(What you are asked to do) Continue the Podhaitsy page, with its town names and administrative history, from where it stops.

(Passage shown)
━━━━━━━━━━

Podhaitsy

Name in English: 
  • Podhaitsy
Names in Ukrainian: 
  • Pidhaitsy (Підгайці)
Names in Polish: 
Podhajce
Names in Russian: 
Podgaitsy (Подгайцы)
Names in Hebrew: 
פודהייצה (Podhaitze)
Names in Yiddish: 
Podhaitze
Administrative History: 

 

Years State Province District
Till 1772 Polish-Lithuanian Commonwealth: Kingdom of Poland Rus Voivodship (Województwo ruskie)  
1772-1867 Hapsburg Empire, since 1804 - Austrian Empire Kingdom of Galicia and Lodomeria (Königreich Galizien und Lodomerien)  
1867-1914 Austro-Hungarian Monarchy

Kingdom of Galicia and Lodomeria (Königreich Galizien und Lodomerien)

 Bezirk Podhajce
1914-1915 Under Russian occupation General-Government Galitsiia  
1915-1918 Austro-Hungarian Monarchy Kingdom of Galicia and Lodomeria (Königreich Galizien und Lodomerien)  
1918 - May 1919 West-Ukrainian People's Republic    
May 1919 - September 1939 Republic of Poland Tarnopol wojewódstwo  Podhajce powiat
 
September 1939 - June 1941 USSR: Ukrainian Soviet Socialist Republic Tarnopol oblast'  
June 1941 - July 1944 Under German occupation:  

General Government (Das Generalgouvernement für die besetzten polnischen Gebiete)

━━━━━━━━━━

(Dataset)
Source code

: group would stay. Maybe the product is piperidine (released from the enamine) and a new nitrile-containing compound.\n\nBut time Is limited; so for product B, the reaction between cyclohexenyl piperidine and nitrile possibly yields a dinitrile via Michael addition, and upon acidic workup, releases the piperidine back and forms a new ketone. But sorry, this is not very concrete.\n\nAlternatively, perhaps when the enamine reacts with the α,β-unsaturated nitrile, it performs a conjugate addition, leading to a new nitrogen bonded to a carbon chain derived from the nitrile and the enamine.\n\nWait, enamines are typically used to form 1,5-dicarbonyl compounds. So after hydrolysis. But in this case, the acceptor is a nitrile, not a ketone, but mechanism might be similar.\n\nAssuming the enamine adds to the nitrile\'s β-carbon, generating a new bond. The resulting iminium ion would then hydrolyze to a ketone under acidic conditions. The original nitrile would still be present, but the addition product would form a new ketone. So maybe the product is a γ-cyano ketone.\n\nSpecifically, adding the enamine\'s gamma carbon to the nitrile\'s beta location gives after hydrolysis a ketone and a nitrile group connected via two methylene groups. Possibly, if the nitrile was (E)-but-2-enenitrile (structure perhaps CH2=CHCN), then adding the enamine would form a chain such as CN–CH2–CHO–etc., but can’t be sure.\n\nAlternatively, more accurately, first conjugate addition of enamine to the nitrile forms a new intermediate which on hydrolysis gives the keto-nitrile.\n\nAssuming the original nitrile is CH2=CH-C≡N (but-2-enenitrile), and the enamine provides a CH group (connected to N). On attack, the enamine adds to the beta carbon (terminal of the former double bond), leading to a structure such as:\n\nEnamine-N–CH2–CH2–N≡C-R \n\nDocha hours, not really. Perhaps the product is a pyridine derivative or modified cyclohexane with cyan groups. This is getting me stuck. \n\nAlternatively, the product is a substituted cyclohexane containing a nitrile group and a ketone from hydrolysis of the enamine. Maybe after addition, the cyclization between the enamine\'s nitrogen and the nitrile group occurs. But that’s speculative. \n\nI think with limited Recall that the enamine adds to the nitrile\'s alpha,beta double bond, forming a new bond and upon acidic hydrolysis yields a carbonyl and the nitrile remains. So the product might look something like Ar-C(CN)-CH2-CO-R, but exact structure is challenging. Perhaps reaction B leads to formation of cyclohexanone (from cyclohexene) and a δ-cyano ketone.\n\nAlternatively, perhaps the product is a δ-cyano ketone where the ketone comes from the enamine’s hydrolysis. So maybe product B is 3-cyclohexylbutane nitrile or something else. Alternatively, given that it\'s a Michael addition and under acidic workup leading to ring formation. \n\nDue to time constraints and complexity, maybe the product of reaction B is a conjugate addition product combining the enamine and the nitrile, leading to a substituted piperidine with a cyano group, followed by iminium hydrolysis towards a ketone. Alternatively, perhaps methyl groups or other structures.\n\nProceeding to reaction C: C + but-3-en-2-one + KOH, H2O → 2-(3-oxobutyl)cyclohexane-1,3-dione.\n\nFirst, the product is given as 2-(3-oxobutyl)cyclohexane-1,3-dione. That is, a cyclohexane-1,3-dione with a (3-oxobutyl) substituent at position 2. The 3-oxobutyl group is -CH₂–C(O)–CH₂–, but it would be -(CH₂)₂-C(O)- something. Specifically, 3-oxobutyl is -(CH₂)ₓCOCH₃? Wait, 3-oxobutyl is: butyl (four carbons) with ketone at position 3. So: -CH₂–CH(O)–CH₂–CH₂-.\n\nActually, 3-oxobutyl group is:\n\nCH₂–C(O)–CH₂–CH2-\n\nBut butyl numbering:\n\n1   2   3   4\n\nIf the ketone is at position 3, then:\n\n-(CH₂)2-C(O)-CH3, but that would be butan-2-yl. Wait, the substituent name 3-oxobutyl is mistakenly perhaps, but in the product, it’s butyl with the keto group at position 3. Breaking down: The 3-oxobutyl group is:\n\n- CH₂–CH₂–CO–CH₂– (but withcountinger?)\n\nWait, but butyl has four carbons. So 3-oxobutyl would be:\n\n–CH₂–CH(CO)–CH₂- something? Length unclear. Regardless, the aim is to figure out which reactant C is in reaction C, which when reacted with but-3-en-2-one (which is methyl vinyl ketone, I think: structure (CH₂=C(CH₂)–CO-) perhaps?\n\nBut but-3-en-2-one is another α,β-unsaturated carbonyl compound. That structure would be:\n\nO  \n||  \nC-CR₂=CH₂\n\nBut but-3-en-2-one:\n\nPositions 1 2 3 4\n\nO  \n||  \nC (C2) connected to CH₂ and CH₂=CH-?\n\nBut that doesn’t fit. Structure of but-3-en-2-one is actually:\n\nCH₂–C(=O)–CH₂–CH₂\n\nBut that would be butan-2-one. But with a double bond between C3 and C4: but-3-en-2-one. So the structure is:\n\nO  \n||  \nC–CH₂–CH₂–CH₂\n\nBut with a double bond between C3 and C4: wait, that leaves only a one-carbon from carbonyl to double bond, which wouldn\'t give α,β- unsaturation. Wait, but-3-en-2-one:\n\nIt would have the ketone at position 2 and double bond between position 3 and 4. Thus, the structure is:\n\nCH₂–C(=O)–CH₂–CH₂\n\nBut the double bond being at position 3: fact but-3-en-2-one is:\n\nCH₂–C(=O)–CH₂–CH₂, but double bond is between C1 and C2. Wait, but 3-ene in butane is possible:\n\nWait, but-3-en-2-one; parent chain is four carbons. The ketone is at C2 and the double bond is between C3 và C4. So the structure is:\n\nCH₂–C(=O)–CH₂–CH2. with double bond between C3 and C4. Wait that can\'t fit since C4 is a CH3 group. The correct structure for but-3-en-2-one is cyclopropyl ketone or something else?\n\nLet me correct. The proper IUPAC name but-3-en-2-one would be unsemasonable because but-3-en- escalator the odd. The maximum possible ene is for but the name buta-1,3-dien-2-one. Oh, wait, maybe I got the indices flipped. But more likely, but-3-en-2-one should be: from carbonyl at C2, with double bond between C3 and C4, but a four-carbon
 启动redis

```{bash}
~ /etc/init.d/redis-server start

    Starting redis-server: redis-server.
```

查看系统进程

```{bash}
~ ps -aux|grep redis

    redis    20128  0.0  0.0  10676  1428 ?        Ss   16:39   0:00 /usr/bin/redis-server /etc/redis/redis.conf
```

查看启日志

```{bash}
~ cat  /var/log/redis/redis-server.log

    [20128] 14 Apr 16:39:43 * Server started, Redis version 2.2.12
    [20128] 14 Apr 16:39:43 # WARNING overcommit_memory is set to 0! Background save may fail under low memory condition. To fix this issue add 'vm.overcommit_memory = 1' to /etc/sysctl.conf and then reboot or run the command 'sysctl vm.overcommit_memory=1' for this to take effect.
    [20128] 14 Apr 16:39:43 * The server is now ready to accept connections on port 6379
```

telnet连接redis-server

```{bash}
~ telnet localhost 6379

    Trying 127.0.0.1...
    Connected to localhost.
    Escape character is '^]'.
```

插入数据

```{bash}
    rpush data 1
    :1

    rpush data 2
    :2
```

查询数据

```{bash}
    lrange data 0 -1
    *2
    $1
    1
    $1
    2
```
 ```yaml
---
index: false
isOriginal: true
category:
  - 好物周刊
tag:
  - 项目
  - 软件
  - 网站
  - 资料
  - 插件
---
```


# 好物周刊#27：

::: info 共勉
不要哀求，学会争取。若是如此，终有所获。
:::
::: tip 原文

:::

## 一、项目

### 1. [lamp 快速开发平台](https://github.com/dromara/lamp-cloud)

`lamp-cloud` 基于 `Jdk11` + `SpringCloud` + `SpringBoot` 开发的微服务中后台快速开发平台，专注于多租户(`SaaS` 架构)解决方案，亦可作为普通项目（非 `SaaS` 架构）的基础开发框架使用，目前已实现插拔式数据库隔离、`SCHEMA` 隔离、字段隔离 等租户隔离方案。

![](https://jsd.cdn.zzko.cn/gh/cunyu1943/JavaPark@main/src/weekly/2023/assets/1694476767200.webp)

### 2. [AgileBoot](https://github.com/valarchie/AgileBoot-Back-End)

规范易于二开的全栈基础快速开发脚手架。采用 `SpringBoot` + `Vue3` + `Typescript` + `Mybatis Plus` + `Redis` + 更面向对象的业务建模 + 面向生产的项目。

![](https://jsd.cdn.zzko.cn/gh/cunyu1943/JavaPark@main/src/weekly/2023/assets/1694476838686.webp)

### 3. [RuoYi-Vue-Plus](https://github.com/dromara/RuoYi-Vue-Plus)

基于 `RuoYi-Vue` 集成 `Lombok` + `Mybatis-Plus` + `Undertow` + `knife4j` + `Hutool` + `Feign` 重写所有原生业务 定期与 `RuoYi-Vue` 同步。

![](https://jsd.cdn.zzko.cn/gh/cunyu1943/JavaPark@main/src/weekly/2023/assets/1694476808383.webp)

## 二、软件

━━━━━━━━━━

(Result)
Distrikt Galizien  
1944-91 USSR: Ukrainian Soviet Socialist Republic Tarnopol oblast'  Pidhaietskyi raion
Since 1991 Republic of Ukraine Tarnopol oblast'  Pidhaietskyi raion

 

Population Data: 
Year Total Jews Percentage of Jews
1765  ?  1,079 -
1870  4,570  ? -
1880  5,943  4,012  67.5%
1890  5,646  3,879  68.7%
1900  5,790  3,557  61.4%
1910  5,576  3,497  62.7%
1921  4,814  2,872  59.6%
1931  ?  3,129  
2001  3,300    
Remarks: 

 

Podhajce is a town in Ternopil Oblast, on the Koropets River, a tributary of the Dnester. It is situated ca. 105 km. south-east of Lviv, ca. 45 km. south-west of Ternopol and ca. 50 km. north-east of Ivano-Frankivsk.

A Catholic Church was founded in Podhajce in 1463. In 1539 it was granted a Magdeburg law city charter. During the second half of the sixteenth century the city was put under siege by a Tatar-Cossack army (in 1667) and conquered by the Turks (1675). In 1698 the Polish army gained near Podhajce a decisive victory over the Tatars.

The earliest evidences (namely tombstones in the local Jewish cemetery) on Jewish settlement in Podhajce date from the first half of the fifteenth century.

(Slownik, vol. 8, pp. 384-388; Pinkas Hakehilot - Polin, vol. 2, pp. 410-411).